La campagne d’aujourd’hui n’est évidemment plus celle que Juillard avait sous les yeux dans les années 1960. Son hétérogénéité s’est accrue et l’empreinte de l’étalement urbain y est beaucoup plus marquée. Demeure toutefois la nécessité – plus intense peut-être à notre époque – d’une meilleure intégration et d’une meilleure complémentarité entre la ville et la campagne. Au Québec, cette recherche inspire aujourd’hui les travaux du Groupe de recherche sur la complémentarité rurale-urbaine constitué par le ministère des Affaires municipales, des Régions et de l’Occupation du territoire, dont l’un des mandats est d’identifier « les enjeux liés aux différents types de territoire et les formes de complémentarité qu’ils peuvent générer » et à établir « les avenues nouvelles à explorer » (MAMROT, 2010). Il faudra voir comment, dans les propositions qui en sortiront, on concevra l’harmonisation des usages urbains et ruraux à l’intérieur de chacun des territoires de la ville et de la campagne. Car cette complémentarité recherchée doit rompre l’habitude prise d’isoler l’agriculture dans un système de zonage où l’urbanisation de la campagne apparaît trop rapidement comme une incongruité, voire une déviation fautive. Certes, l’article 59 de la Loi sur la protection du territoire et des activités agricoles, en vigueur depuis 1996, constitue une première étape vers une urbanisation responsable de la campagne. Acceptant l’insertion d’usages non liés à l’agriculture à l’intérieur des limites de la zone agricole, son objectif demeure néanmoins la préservation des terres propices au développement des activités agricoles. Il y a là un inspirant exemple de compromis. L’instigateur de ce mode de planification, Bernard Ouimet, président de la CPTAQ de 1986 à 2004, qualifie d’ailleurs cette planification de « pragmatique et efficace », puisqu’elle « est le résultat d’une démarche basée sur une connaissance précise du territoire, sur une concertation exemplaire, et qui débouche sur un consensus de toutes les instances concernées » (Ouimet, 2009 : 13-14).

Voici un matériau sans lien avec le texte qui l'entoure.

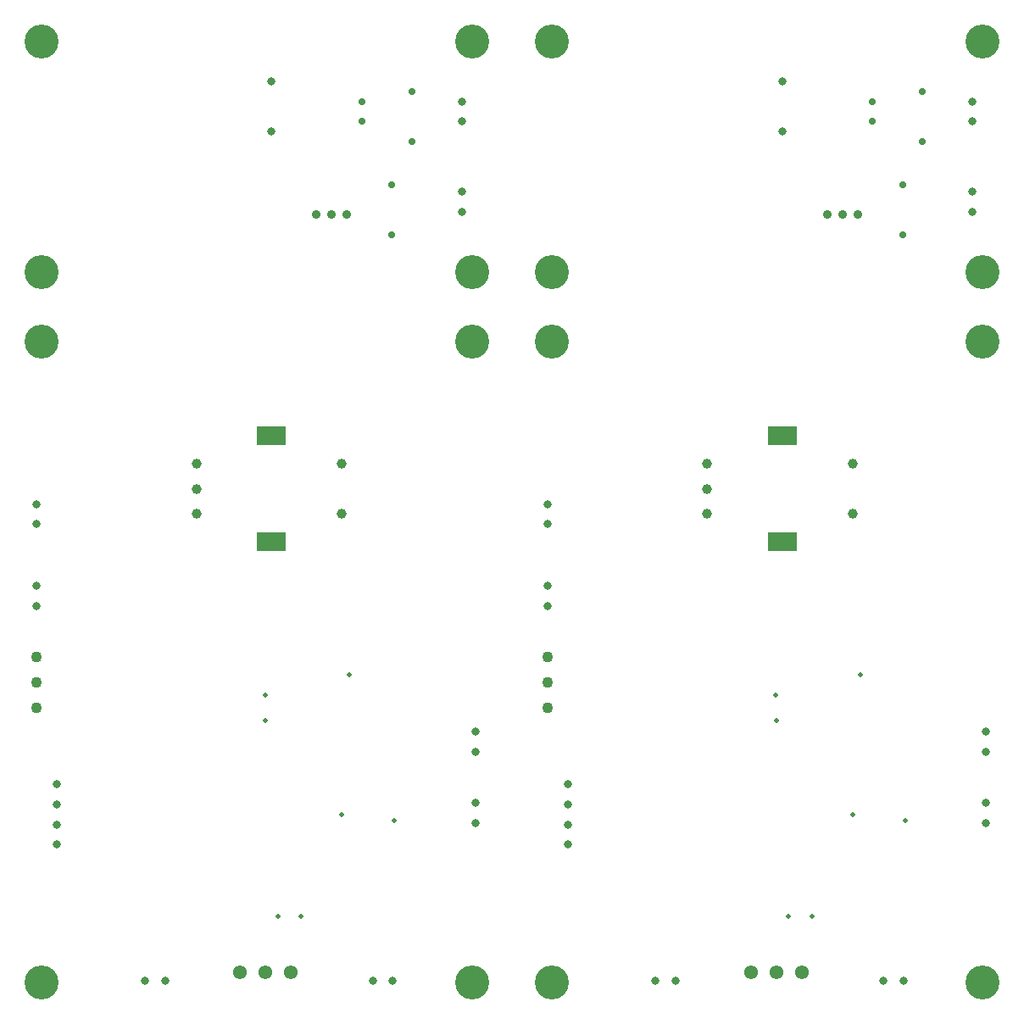
<source format=gbr>
%TF.GenerationSoftware,Altium Limited,Altium Designer,24.3.1 (35)*%
G04 Layer_Color=0*
%FSLAX45Y45*%
%MOMM*%
%TF.SameCoordinates,C0A1E697-D952-45A1-8973-6DB72EE3D4FA*%
%TF.FilePolarity,Positive*%
%TF.FileFunction,Plated,1,2,PTH,Drill*%
%TF.Part,CustomerPanel*%
G01*
G75*
%TA.AperFunction,ComponentDrill*%
%ADD70C,0.80000*%
%ADD71C,0.89000*%
%ADD72C,0.70000*%
%TA.AperFunction,OtherDrill,Pad Free-g (46mm,74mm)*%
%ADD73C,3.40000*%
%TA.AperFunction,OtherDrill,Pad Free-g (46mm,97mm)*%
%ADD74C,3.40000*%
%TA.AperFunction,OtherDrill,Pad Free-g (3mm,97mm)*%
%ADD75C,3.40000*%
%TA.AperFunction,OtherDrill,Pad Free-g (3mm,74mm)*%
%ADD76C,3.40000*%
%TA.AperFunction,OtherDrill,Pad Free-g (97mm,74mm)*%
%ADD77C,3.40000*%
%TA.AperFunction,OtherDrill,Pad Free-g (97mm,97mm)*%
%ADD78C,3.40000*%
%TA.AperFunction,OtherDrill,Pad Free-g (54mm,97mm)*%
%ADD79C,3.40000*%
%TA.AperFunction,OtherDrill,Pad Free-g (54mm,74mm)*%
%ADD80C,3.40000*%
%TA.AperFunction,ComponentDrill*%
%ADD81C,1.00000*%
%ADD82R,3.00000X1.90000*%
%ADD83C,1.38000*%
%ADD84C,0.80000*%
%ADD85C,1.10000*%
%TA.AperFunction,OtherDrill,Pad Free-1 (46mm,67mm)*%
%ADD86C,3.40000*%
%TA.AperFunction,OtherDrill,Pad Free-g (3mm,67mm)*%
%ADD87C,3.40000*%
%TA.AperFunction,OtherDrill,Pad Free-1 (3mm,3mm)*%
%ADD88C,3.40000*%
%TA.AperFunction,OtherDrill,Pad Free-1 (46mm,3mm)*%
%ADD89C,3.40000*%
%TA.AperFunction,ViaDrill,NotFilled*%
%ADD90C,0.50000*%
%TA.AperFunction,OtherDrill,Pad Free-1 (97mm,67mm)*%
%ADD91C,3.40000*%
%TA.AperFunction,OtherDrill,Pad Free-g (54mm,67mm)*%
%ADD92C,3.40000*%
%TA.AperFunction,OtherDrill,Pad Free-1 (54mm,3mm)*%
%ADD93C,3.40000*%
%TA.AperFunction,OtherDrill,Pad Free-1 (97mm,3mm)*%
%ADD94C,3.40000*%
D70*
X4500001Y8199998D02*
D03*
Y7999998D02*
D03*
Y9100001D02*
D03*
Y8900002D02*
D03*
X2600000Y8800002D02*
D03*
Y9300001D02*
D03*
X9600001Y8199998D02*
D03*
Y7999998D02*
D03*
Y9100001D02*
D03*
Y8900002D02*
D03*
X7700000Y8800002D02*
D03*
Y9300001D02*
D03*
X4635500Y2095500D02*
D03*
Y1895500D02*
D03*
Y2803500D02*
D03*
Y2603500D02*
D03*
X254002Y4064000D02*
D03*
Y4264000D02*
D03*
Y4880000D02*
D03*
Y5080000D02*
D03*
X457202Y2279599D02*
D03*
Y2079600D02*
D03*
Y1879600D02*
D03*
Y1679600D02*
D03*
X9735500Y2095500D02*
D03*
Y1895500D02*
D03*
Y2803500D02*
D03*
Y2603500D02*
D03*
X5354001Y4064000D02*
D03*
Y4264000D02*
D03*
Y4880000D02*
D03*
Y5080000D02*
D03*
X5557201Y2279599D02*
D03*
Y2079600D02*
D03*
Y1879600D02*
D03*
Y1679600D02*
D03*
D71*
X3352399Y7970001D02*
D03*
X3199999D02*
D03*
X3047599D02*
D03*
X8452399D02*
D03*
X8299999D02*
D03*
X8147599D02*
D03*
D72*
X3800003Y8270000D02*
D03*
Y7770001D02*
D03*
X3499998Y8900002D02*
D03*
Y9100001D02*
D03*
X4000002Y9200001D02*
D03*
Y8700002D02*
D03*
X8900003Y8270000D02*
D03*
Y7770001D02*
D03*
X8599998Y8900002D02*
D03*
Y9100001D02*
D03*
X9100002Y9200001D02*
D03*
Y8700002D02*
D03*
D73*
X4600001Y7399999D02*
D03*
D74*
Y9700000D02*
D03*
D75*
X299999D02*
D03*
D76*
Y7399999D02*
D03*
D77*
X9700001D02*
D03*
D78*
Y9700000D02*
D03*
D79*
X5399999D02*
D03*
D80*
Y7399999D02*
D03*
D81*
X1850000Y4980000D02*
D03*
Y5480000D02*
D03*
Y5230000D02*
D03*
X3300000Y4980000D02*
D03*
Y5480000D02*
D03*
X6950000Y4980000D02*
D03*
Y5480000D02*
D03*
Y5230000D02*
D03*
X8400000Y4980000D02*
D03*
Y5480000D02*
D03*
D82*
X2600000Y4700000D02*
D03*
Y5760000D02*
D03*
X7700000Y4700000D02*
D03*
Y5760000D02*
D03*
D83*
X2286000Y406400D02*
D03*
X2540000D02*
D03*
X2794000D02*
D03*
X7386000D02*
D03*
X7640000D02*
D03*
X7894000D02*
D03*
D84*
X1533501Y317500D02*
D03*
X1333502D02*
D03*
X3810002D02*
D03*
X3610002D02*
D03*
X6633501D02*
D03*
X6433501D02*
D03*
X8910001D02*
D03*
X8710002D02*
D03*
D85*
X254002Y3048000D02*
D03*
Y3302000D02*
D03*
Y3556000D02*
D03*
X5354001Y3048000D02*
D03*
Y3302000D02*
D03*
Y3556000D02*
D03*
D86*
X4600000Y6700000D02*
D03*
D87*
X300000D02*
D03*
D88*
X300001Y299999D02*
D03*
D89*
X4600002D02*
D03*
D90*
X3826871Y1917700D02*
D03*
X3302000Y1981200D02*
D03*
X2533484Y3175000D02*
D03*
X3378200Y3378200D02*
D03*
X2540002Y2921000D02*
D03*
X2895602Y965200D02*
D03*
X2663298D02*
D03*
X8926871Y1917700D02*
D03*
X8402000Y1981200D02*
D03*
X7633484Y3175000D02*
D03*
X8478200Y3378200D02*
D03*
X7640001Y2921000D02*
D03*
X7995601Y965200D02*
D03*
X7763298D02*
D03*
D91*
X9700000Y6700000D02*
D03*
D92*
X5400000D02*
D03*
D93*
X5400001Y299999D02*
D03*
D94*
X9700002D02*
D03*
%TF.MD5,d2d4cfb38b471ab860e24377be63988e*%
M02*

</source>
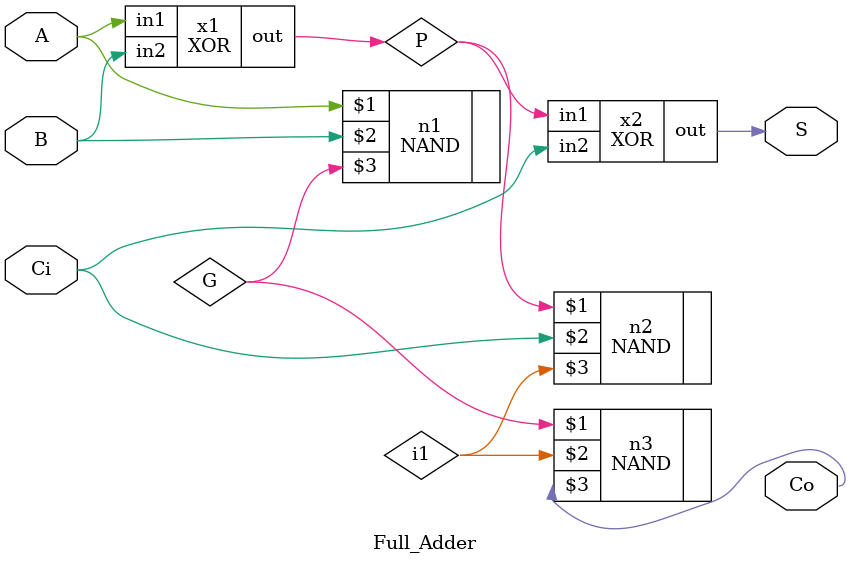
<source format=v>
`timescale 1ns / 1ps
module XOR(
    input in1,
    input in2,
    output out
    );

	buf#(5) (out,in1 ^ in2);
	
endmodule

/*
module NAND(
    input in1,
    input in2,
    output out
    );
	buf#(2) (out,~(in1 & in2));

endmodule
*/

module Full_Adder(
    input A,
    input B,
    input Ci,
    output S,
    output Co
    );
	wire P , i1 , G  ;
	XOR x1(A,B,P);
	NAND n1(A,B,G);	
	
	XOR x2(P,Ci,S);
	NAND n2(P,Ci,i1);
	
	NAND n3(G,i1,Co);
	
endmodule
</source>
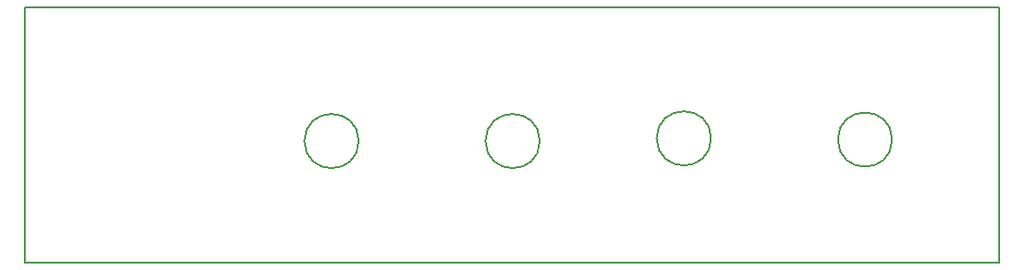
<source format=gbr>
G04 #@! TF.GenerationSoftware,KiCad,Pcbnew,(5.1.6-0-10_14)*
G04 #@! TF.CreationDate,2022-05-05T21:05:38+09:00*
G04 #@! TF.ProjectId,cool640x2,636f6f6c-3634-4307-9832-2e6b69636164,rev?*
G04 #@! TF.SameCoordinates,Original*
G04 #@! TF.FileFunction,Profile,NP*
%FSLAX46Y46*%
G04 Gerber Fmt 4.6, Leading zero omitted, Abs format (unit mm)*
G04 Created by KiCad (PCBNEW (5.1.6-0-10_14)) date 2022-05-05 21:05:38*
%MOMM*%
%LPD*%
G01*
G04 APERTURE LIST*
G04 #@! TA.AperFunction,Profile*
%ADD10C,0.150000*%
G04 #@! TD*
G04 APERTURE END LIST*
D10*
X151750000Y-79250000D02*
X62070000Y-79250000D01*
X151750000Y-102830000D02*
X151750000Y-79250000D01*
X62070000Y-102830000D02*
X151750000Y-102830000D01*
X62070000Y-79250000D02*
X62070000Y-102830000D01*
X92790000Y-91610000D02*
G75*
G03*
X92790000Y-91610000I-2500000J0D01*
G01*
X109470000Y-91610000D02*
G75*
G03*
X109470000Y-91610000I-2500000J0D01*
G01*
X141920000Y-91480000D02*
G75*
G03*
X141920000Y-91480000I-2500000J0D01*
G01*
X125240000Y-91360000D02*
G75*
G03*
X125240000Y-91360000I-2500000J0D01*
G01*
M02*

</source>
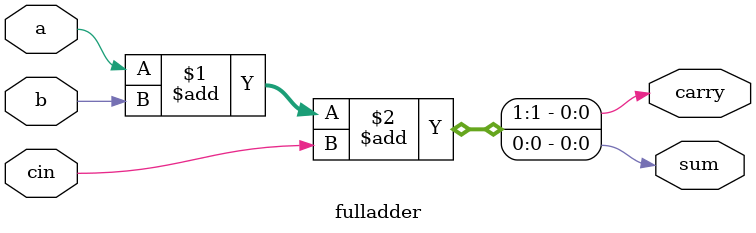
<source format=v>
`timescale 1ns/1ps
module csa #(
    parameter WIDTH = 32
)(
	input  [WIDTH - 1:0] x, y, z,
	output [WIDTH - 1:0] sum, carry
);
	wire [WIDTH - 1:0] carry_stage;

	genvar i;
	generate
		// Stage 1: CSA – 3-input fulladders
		for (i = 0; i < WIDTH; i = i + 1) begin : CSA_STAGE
			fulladder fa (
				.a(x[i]),
				.b(y[i]),
				.cin(z[i]),
				.sum(sum[i]),
				.carry(carry_stage[i])
			);
		end
	endgenerate

	// Stage 2: Ripple Carry Adder – sum_stage1 + (carry_stage << 1)
	// assign {carry, sum}  = sum_out + (carry_stage << 1);
    // assign carry = {carry_stage[WIDTH - 2:0], 1'b0};
	assign carry = carry_stage;
endmodule

module fulladder (
	input a, b, cin,
	output sum, carry
);
	assign {carry, sum} = a + b + cin;
endmodule
</source>
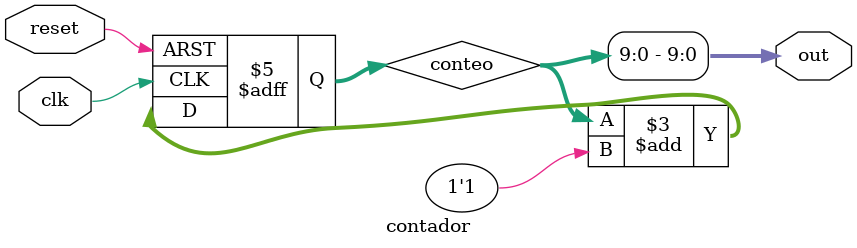
<source format=v>
module contador(
	input clk,// CLOCK debe 5 MHZ
	input reset,// Reset viene negado
   output [9:0]out// salida contador de 10 bits
);

reg [19:0]conteo=10'd0;
assign out[9:0]=conteo[9:0];


always@(posedge clk, negedge reset)
begin
	if(!reset)
	begin
		conteo[19:0]<=20'd0;
	end
	else
	begin
		conteo[19:0]<=conteo[19:0]+1'b1;
	end
	
end

endmodule

</source>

L’élargissement de ce type de planification à d’autres usages non agricoles, mesure récemment proposée par le même Bernard Ouimet (2009), serait un pas supplémentaire dans cette direction. Mais là n’est pas la panacée. Les demandes à portée collective, issues d’une loi de protection des terres agricoles, sont en effet limitées par leur contexte législatif d’origine. L’implantation d’usages résidentiels est autorisée dans la mesure où « elle s’inscrit dans une perspective de développement durable des activités agricoles » (LPTAA, art. 59.2). Or l’urbanisation des campagnes pose des problèmes qui ne se résument pas aux effets sur les terres et sur les activités agricoles. Une urbanisation responsable – répondant notamment aux exigences d’une agriculture dynamique (Bryant, 2011) et offrant une réelle alternative à la domination automobile (Wiel, 2008) [31] – doit bien évidemment en tenir compte, mais ne doit pas pour autant négliger ce qui constitue le caractère urbain de la campagne. La tâche, on le conçoit, n’est pas aisée. Elle n’est pas non plus l’affaire des seuls spécialistes. Si des solutions pertinentes peuvent être trouvées, elles seront le fruit d’une large collaboration des spécialistes, des élus et des populations concernées. Nous espérons simplement que la modeste réflexion qui se referme maintenant soit en ce sens de quelque utilité.